Your instructions: Here is a set of records. Copy them all exactly.

-------- Data to use --------

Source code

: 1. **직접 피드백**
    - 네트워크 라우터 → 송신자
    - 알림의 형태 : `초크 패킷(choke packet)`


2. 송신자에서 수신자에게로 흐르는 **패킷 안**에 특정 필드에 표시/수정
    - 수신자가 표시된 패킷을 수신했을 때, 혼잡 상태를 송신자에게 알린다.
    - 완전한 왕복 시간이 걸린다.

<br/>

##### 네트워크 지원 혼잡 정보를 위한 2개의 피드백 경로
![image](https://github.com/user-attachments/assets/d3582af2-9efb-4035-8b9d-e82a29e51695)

--------

Solution to this task:
Source code

: 1. **직접 피드백**
    - 네트워크 라우터 → 송신자
    - 알림의 형태 : `초크 패킷(choke packet)`


2. 송신자에서 수신자에게로 흐르는 **패킷 안**에 특정 필드에 표시/수정
    - 수신자가 표시된 패킷을 수신했을 때, 혼잡 상태를 송신자에게 알린다.
    - 완전한 왕복 시간이 걸린다.

<br/>

##### 네트워크 지원 혼잡 정보를 위한 2개의 피드백 경로
![image](https://github.com/user-attachments/assets/d3582af2-9efb-4035-8b9d-e82a29e51695)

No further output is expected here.